▶ **EXERCISE GOAL**: Convert everything below, from the line containing "CSS image Challenge](https://codepen.io/athoug/pen/ePgyLj)" down to the end of the records, into a JSON list of strings with one string per line, leaving out blank lines.
================
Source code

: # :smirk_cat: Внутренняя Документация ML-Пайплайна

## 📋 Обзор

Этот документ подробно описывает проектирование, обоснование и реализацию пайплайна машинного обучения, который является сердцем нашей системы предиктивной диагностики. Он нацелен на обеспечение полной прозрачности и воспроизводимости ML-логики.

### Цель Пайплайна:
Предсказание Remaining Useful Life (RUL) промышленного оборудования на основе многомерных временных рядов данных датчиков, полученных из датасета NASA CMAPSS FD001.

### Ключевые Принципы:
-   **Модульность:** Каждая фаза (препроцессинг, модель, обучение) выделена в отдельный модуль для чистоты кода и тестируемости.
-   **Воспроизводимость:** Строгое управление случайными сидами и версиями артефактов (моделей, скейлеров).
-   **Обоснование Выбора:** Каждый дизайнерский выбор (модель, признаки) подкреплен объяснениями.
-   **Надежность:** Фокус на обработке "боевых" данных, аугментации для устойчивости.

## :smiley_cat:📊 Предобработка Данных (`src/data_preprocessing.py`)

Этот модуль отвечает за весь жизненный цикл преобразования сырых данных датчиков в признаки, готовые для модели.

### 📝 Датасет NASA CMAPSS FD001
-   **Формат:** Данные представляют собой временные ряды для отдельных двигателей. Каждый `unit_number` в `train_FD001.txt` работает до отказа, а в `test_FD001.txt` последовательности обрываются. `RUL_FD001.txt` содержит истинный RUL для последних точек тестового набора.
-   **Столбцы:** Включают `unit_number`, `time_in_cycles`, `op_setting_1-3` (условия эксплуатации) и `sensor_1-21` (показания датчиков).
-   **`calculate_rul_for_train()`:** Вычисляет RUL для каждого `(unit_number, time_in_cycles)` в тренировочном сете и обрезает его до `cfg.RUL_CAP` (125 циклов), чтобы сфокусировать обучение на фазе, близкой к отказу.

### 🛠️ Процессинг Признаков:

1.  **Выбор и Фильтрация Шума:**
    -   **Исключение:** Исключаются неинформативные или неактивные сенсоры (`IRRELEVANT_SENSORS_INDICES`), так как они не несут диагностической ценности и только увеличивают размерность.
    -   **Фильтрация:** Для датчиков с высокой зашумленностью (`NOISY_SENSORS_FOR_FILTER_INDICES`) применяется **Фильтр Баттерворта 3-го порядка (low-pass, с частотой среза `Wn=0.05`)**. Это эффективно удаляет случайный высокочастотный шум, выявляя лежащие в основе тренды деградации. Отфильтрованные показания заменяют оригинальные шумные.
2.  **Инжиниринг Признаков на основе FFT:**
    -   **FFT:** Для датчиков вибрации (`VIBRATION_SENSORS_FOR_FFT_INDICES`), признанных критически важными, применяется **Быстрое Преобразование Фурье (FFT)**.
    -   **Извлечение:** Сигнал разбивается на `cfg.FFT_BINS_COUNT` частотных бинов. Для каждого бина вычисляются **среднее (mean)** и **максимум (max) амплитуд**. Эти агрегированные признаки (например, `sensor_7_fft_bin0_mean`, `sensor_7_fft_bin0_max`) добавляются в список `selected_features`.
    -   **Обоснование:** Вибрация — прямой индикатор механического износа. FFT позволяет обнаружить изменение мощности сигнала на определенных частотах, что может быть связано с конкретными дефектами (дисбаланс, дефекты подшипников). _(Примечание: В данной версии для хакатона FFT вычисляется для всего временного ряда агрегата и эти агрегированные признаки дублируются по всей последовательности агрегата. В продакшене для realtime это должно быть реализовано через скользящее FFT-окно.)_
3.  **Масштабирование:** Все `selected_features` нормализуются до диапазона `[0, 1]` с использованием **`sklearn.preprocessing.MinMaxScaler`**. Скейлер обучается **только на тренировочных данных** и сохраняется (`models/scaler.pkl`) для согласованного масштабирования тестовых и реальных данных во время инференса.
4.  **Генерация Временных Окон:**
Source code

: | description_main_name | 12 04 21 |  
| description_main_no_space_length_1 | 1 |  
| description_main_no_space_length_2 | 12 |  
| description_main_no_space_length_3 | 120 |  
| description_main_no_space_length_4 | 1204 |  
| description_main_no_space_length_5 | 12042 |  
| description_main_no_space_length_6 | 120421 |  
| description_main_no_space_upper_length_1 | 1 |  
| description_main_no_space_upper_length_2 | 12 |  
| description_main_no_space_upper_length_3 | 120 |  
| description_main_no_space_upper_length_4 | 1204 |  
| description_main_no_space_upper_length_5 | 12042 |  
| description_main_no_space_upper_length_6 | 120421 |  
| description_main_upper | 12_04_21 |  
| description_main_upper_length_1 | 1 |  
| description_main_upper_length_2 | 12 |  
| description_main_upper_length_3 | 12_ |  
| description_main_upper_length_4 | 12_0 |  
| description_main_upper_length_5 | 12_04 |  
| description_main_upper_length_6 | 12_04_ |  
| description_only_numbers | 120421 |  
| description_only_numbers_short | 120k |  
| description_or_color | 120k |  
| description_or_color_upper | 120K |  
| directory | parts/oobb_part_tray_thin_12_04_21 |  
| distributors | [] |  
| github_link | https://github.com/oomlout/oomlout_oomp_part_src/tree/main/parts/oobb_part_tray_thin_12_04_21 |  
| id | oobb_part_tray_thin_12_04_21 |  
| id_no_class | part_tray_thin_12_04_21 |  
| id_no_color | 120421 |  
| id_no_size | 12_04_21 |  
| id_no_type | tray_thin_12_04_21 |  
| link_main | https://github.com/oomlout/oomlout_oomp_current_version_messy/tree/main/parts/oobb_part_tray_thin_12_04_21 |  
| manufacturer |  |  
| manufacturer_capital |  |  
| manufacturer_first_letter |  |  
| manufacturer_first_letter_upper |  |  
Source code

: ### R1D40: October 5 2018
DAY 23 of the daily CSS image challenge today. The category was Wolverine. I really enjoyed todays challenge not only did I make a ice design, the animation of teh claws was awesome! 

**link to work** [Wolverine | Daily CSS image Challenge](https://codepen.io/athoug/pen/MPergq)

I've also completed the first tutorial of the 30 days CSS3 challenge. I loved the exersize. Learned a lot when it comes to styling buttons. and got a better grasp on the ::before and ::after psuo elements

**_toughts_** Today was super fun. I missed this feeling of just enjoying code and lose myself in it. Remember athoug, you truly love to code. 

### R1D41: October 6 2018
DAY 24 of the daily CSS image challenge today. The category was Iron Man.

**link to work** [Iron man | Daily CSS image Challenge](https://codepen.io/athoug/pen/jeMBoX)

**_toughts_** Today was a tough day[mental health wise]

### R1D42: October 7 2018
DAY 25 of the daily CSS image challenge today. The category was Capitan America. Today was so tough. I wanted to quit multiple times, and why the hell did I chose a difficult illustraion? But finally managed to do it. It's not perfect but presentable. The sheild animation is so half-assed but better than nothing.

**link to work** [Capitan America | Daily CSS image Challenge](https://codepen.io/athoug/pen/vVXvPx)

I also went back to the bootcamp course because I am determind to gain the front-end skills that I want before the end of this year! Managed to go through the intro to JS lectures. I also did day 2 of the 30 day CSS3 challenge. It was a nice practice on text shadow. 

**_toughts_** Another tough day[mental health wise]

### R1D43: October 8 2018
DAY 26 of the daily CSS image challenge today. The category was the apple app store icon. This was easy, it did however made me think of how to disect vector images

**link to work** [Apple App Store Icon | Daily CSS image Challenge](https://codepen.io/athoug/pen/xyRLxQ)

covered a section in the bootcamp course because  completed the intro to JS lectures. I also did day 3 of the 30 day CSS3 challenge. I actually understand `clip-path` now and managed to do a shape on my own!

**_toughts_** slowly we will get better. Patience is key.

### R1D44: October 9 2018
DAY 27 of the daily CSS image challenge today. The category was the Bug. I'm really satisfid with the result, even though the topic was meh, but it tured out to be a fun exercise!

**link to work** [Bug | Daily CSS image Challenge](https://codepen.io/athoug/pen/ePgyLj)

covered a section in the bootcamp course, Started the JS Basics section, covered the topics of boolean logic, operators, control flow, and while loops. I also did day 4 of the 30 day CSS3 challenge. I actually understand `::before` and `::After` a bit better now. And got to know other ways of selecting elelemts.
================
▶ **RESULT**:
[
  "**link to work** [Bug | Daily CSS image Challenge](https://codepen.io/athoug/pen/ePgyLj)",
  "covered a section in the bootcamp course, Started the JS Basics section, covered the topics of boolean logic, operators, control flow, and while loops. I also did day 4 of the 30 day CSS3 challenge. I actually understand `::before` and `::After` a bit better now. And got to know other ways of selecting elelemts."
]